#### DATASET RECORDS
%%

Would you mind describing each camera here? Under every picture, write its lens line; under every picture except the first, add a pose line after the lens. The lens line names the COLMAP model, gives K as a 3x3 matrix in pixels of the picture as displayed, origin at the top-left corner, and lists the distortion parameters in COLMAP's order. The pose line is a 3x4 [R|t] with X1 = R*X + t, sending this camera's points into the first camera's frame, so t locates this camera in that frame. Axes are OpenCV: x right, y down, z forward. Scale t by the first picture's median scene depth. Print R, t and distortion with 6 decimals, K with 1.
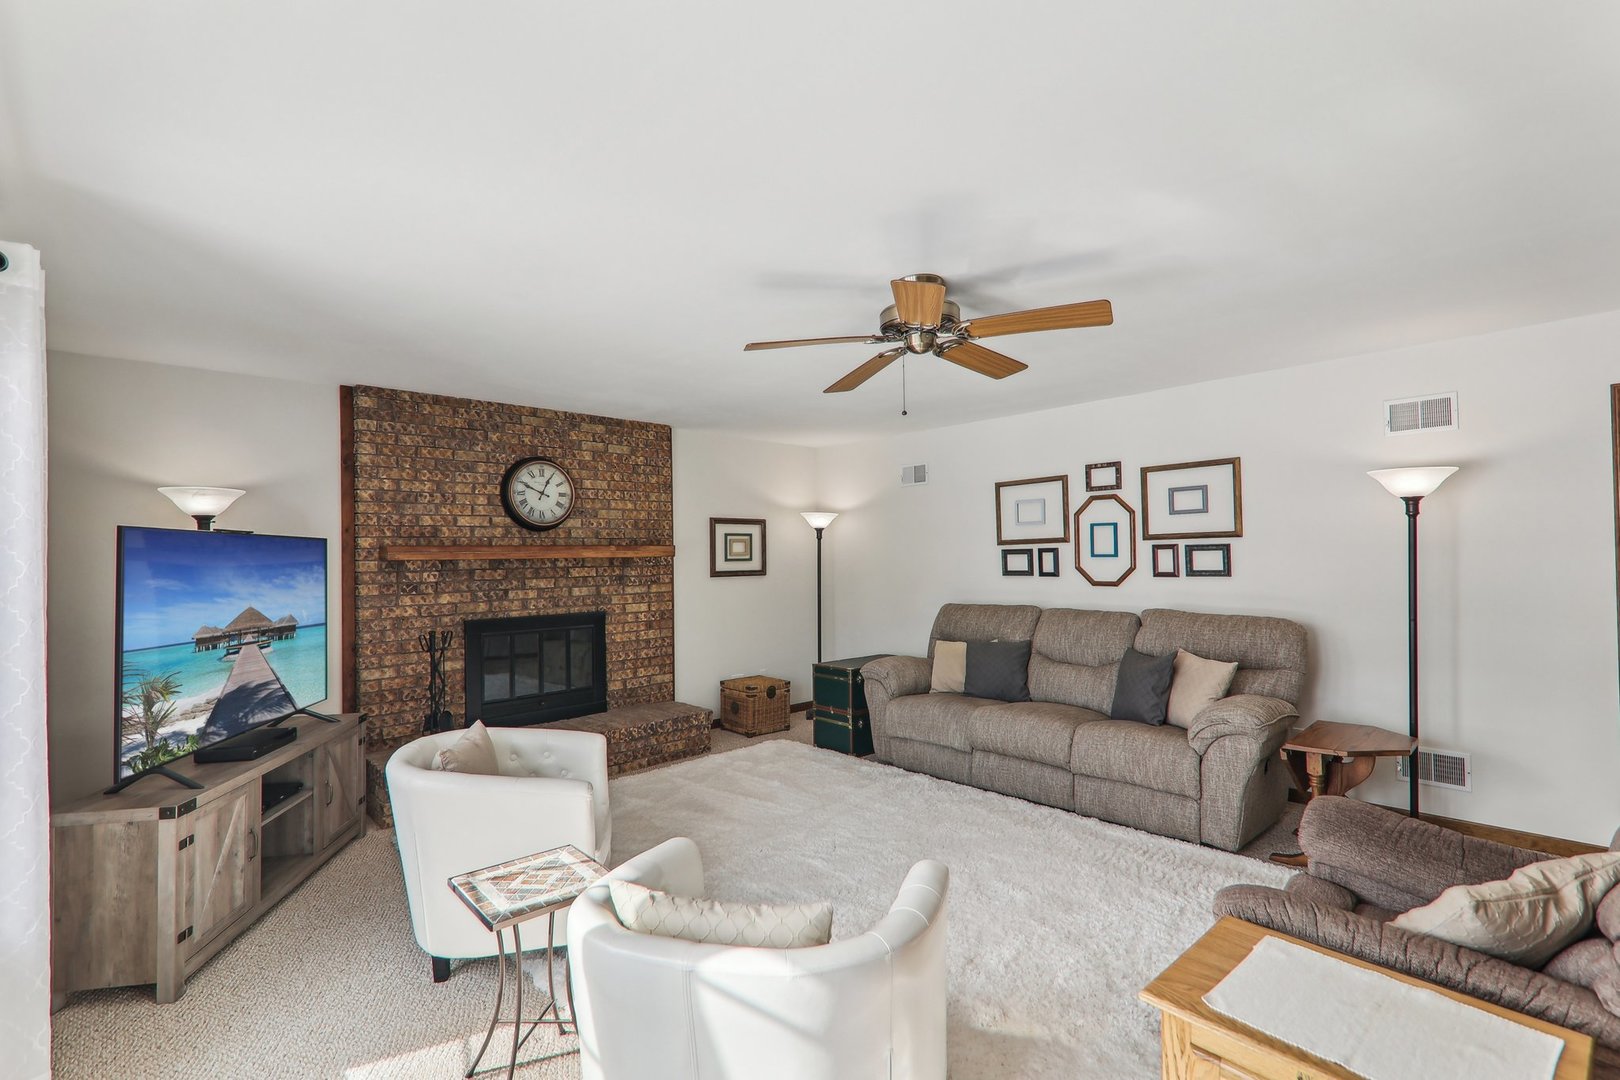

%%
%%

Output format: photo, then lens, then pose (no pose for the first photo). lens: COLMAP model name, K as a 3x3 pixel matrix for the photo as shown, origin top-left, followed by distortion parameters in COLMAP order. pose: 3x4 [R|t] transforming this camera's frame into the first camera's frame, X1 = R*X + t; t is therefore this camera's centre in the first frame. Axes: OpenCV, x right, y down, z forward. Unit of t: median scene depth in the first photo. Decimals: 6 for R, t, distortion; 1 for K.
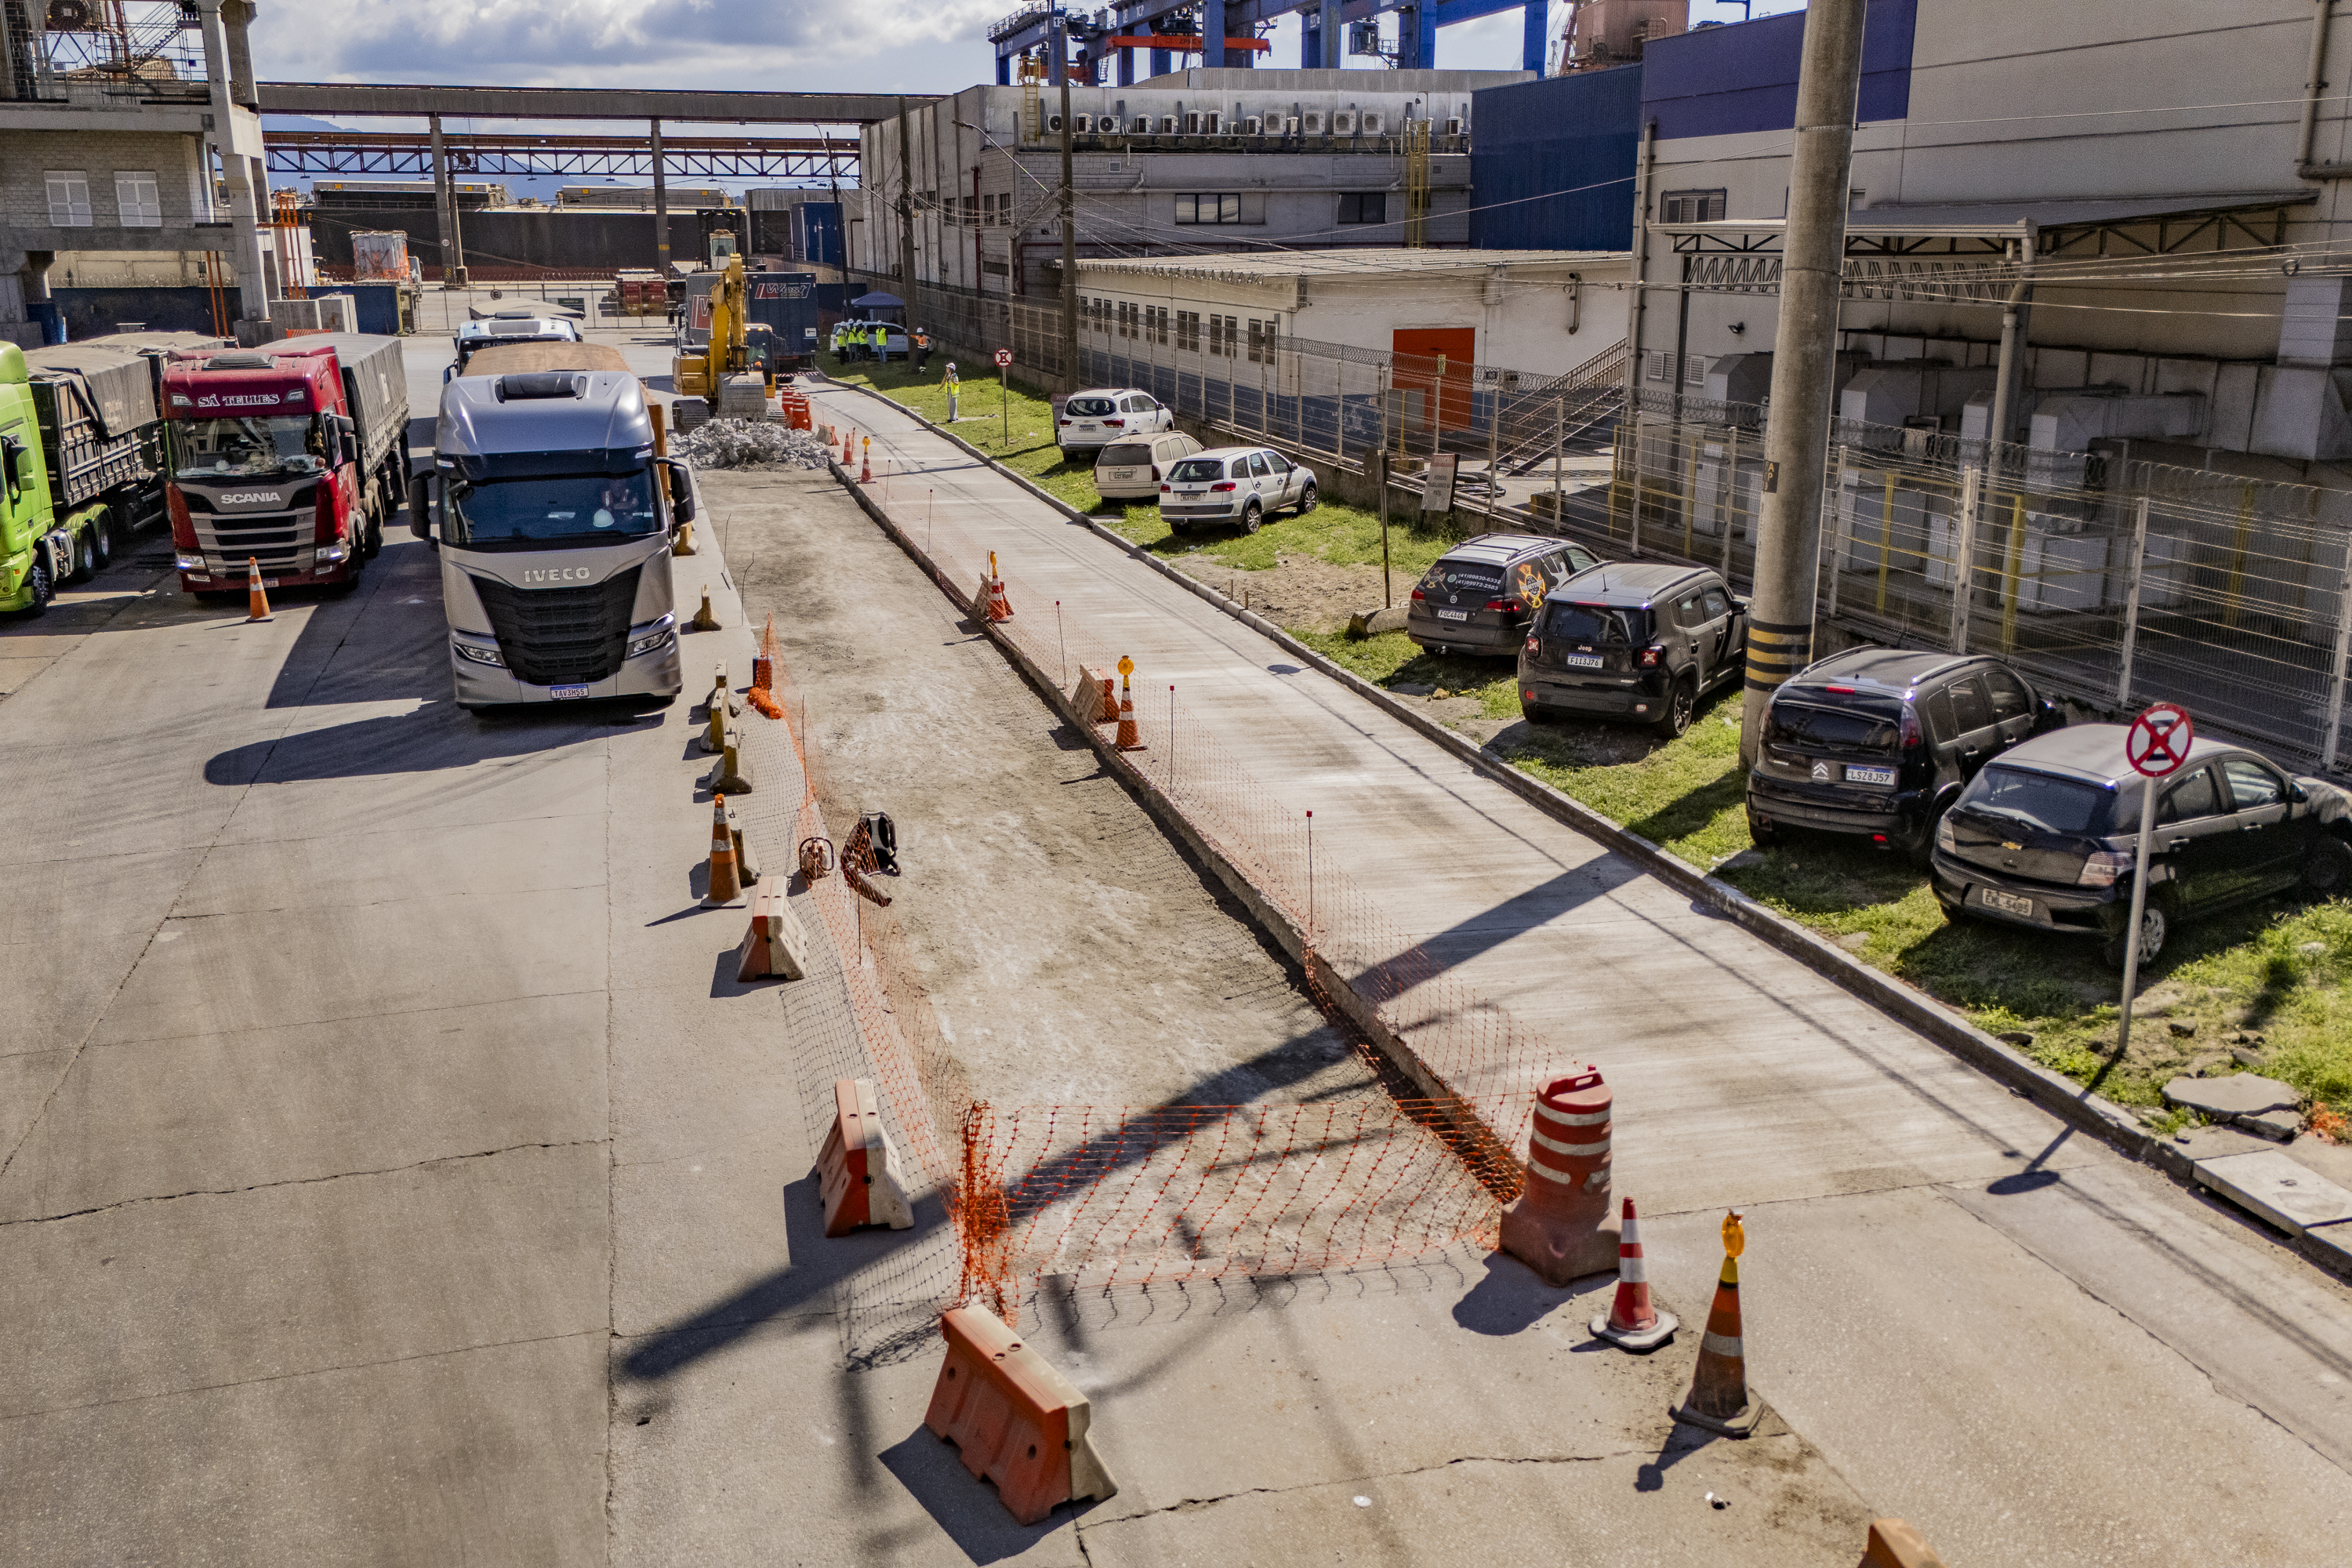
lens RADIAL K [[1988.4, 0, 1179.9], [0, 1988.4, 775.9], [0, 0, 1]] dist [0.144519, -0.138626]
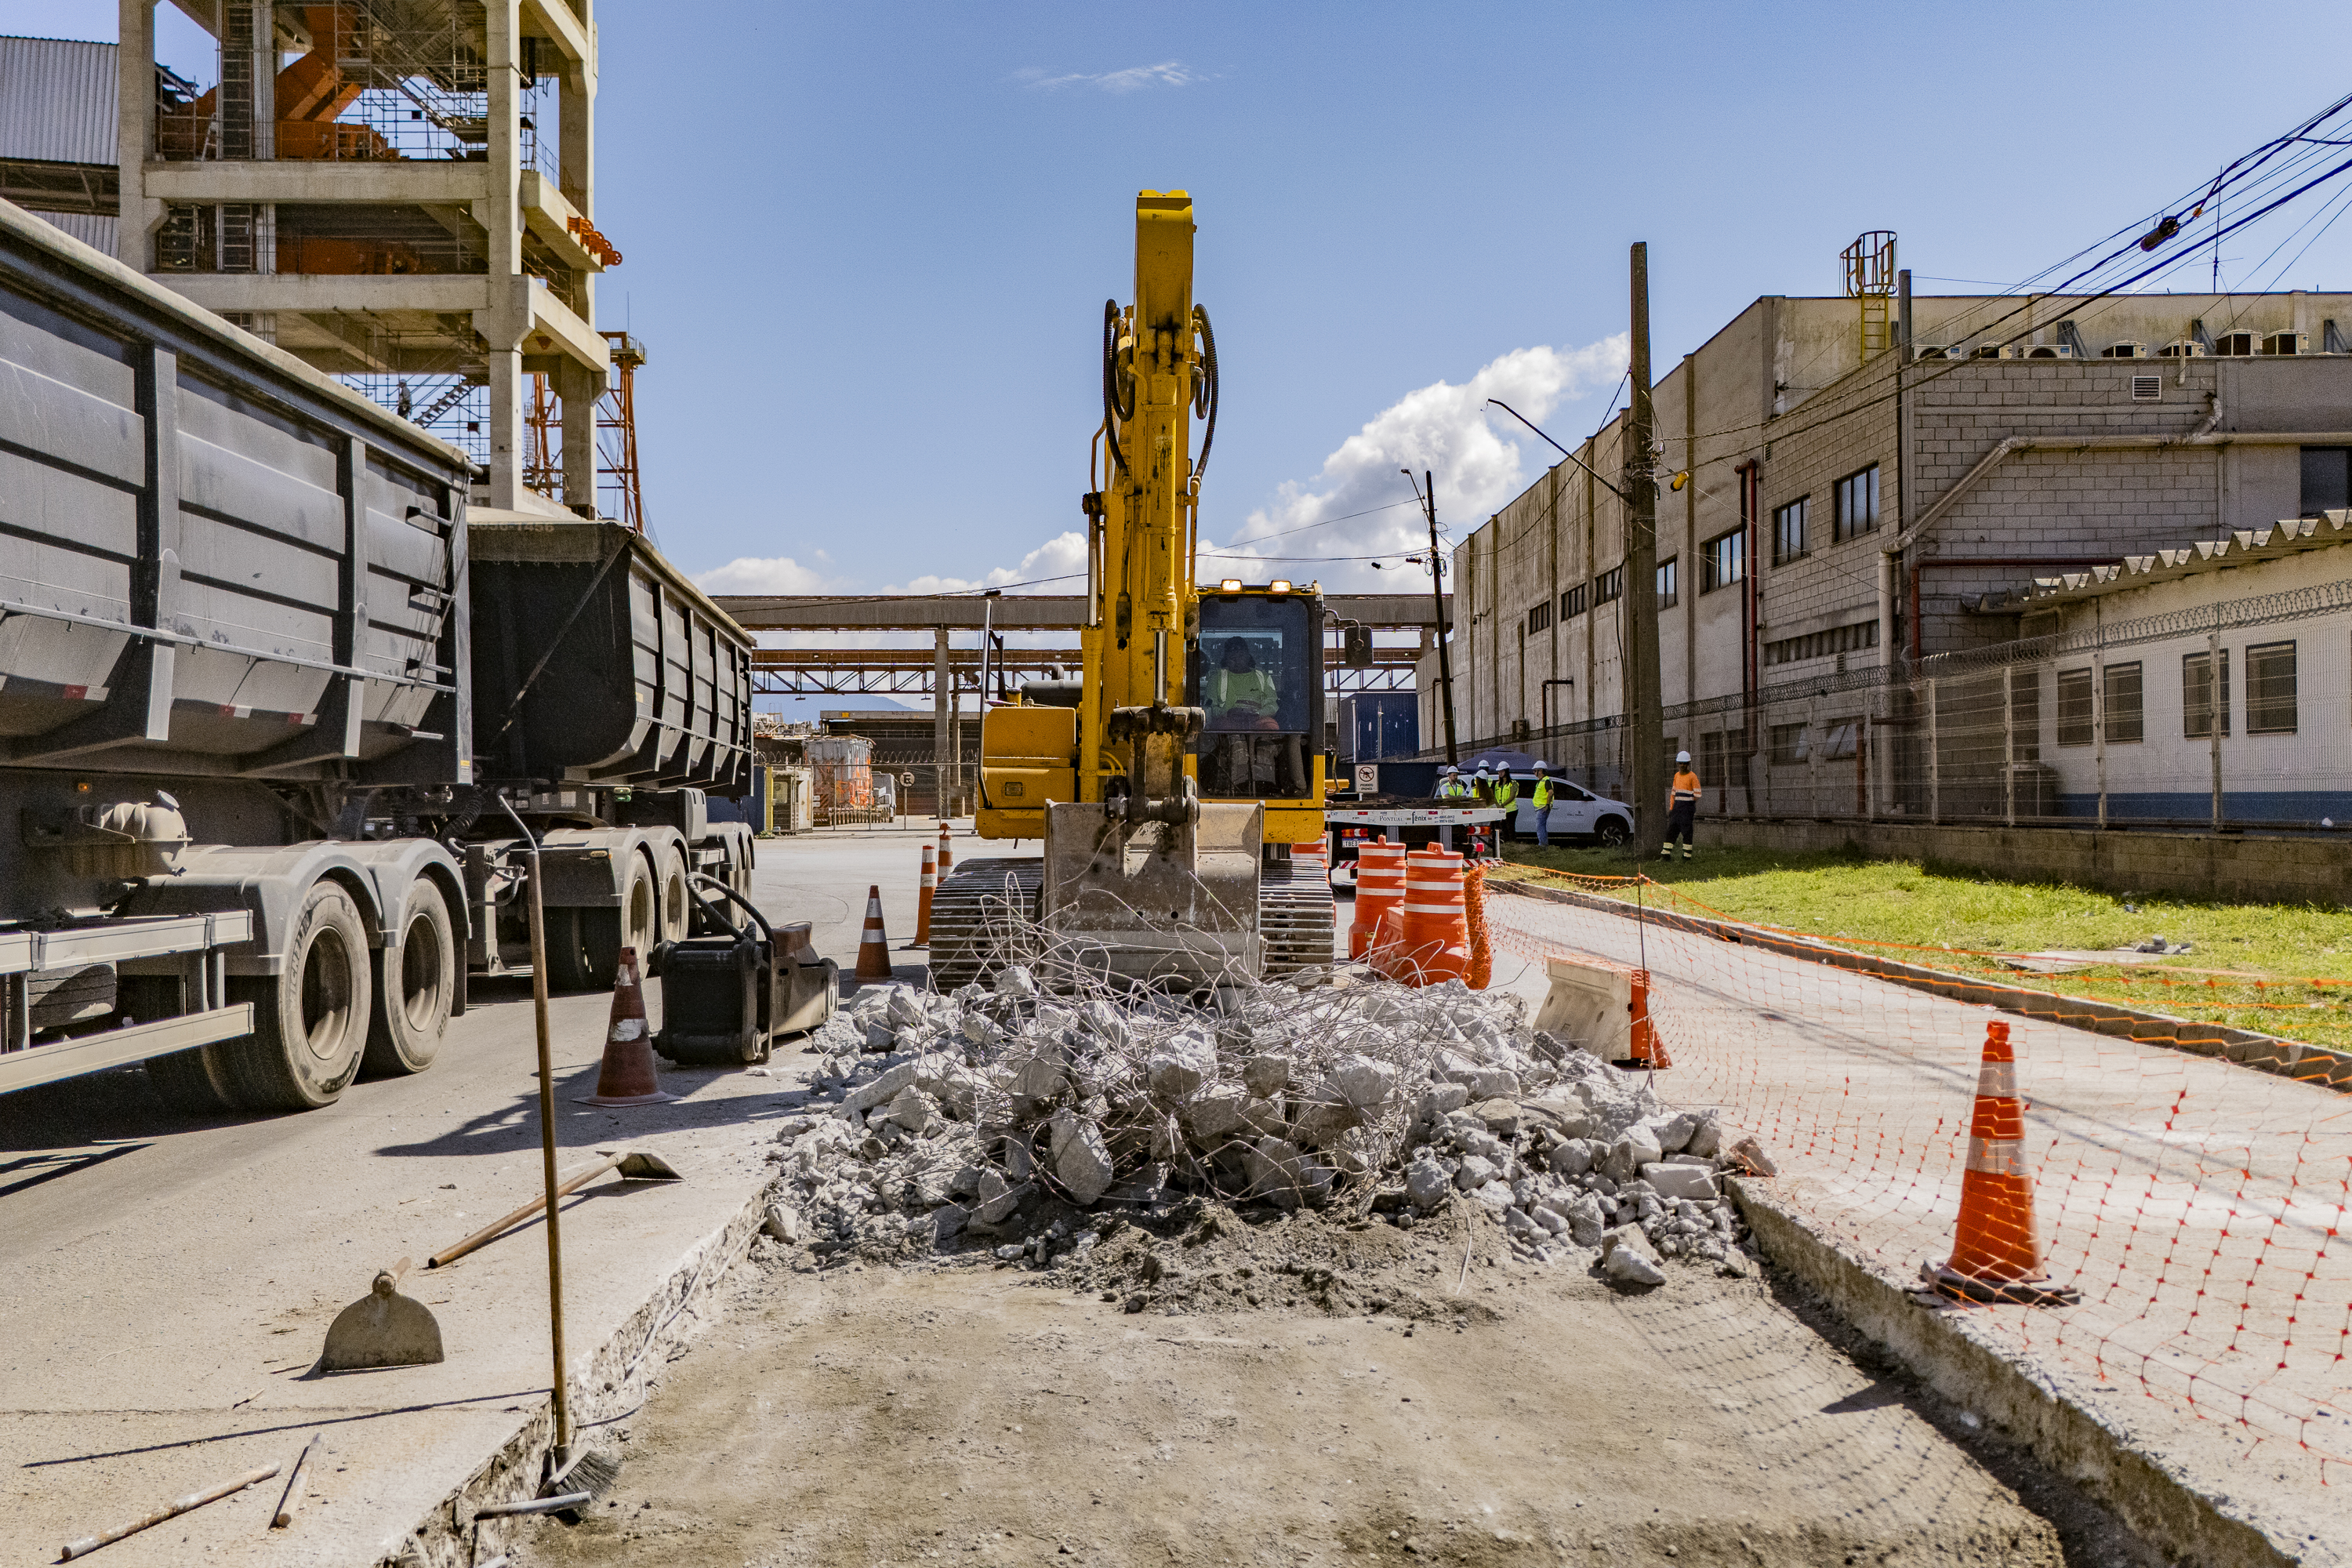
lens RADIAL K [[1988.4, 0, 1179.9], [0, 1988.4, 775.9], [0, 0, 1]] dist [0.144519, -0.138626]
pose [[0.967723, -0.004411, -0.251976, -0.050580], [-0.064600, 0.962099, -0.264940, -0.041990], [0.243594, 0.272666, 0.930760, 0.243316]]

%%

#### REQUIRED WORK
Reproduce the listing, starting with the line that contains "Output format: photo, then" and going on through the line that contains "0.272666, 0.930760, 0.243316]]", both included, and leave out the pictures.

#### SOLUTION
Output format: photo, then lens, then pose (no pose for the first photo). lens: COLMAP model name, K as a 3x3 pixel matrix for the photo as shown, origin top-left, followed by distortion parameters in COLMAP order. pose: 3x4 [R|t] transforming this camera's frame into the first camera's frame, X1 = R*X + t; t is therefore this camera's centre in the first frame. Axes: OpenCV, x right, y down, z forward. Unit of t: median scene depth in the first photo. Decimals: 6 for R, t, distortion; 1 for K.
lens RADIAL K [[1988.4, 0, 1179.9], [0, 1988.4, 775.9], [0, 0, 1]] dist [0.144519, -0.138626]
lens RADIAL K [[1988.4, 0, 1179.9], [0, 1988.4, 775.9], [0, 0, 1]] dist [0.144519, -0.138626]
pose [[0.967723, -0.004411, -0.251976, -0.050580], [-0.064600, 0.962099, -0.264940, -0.041990], [0.243594, 0.272666, 0.930760, 0.243316]]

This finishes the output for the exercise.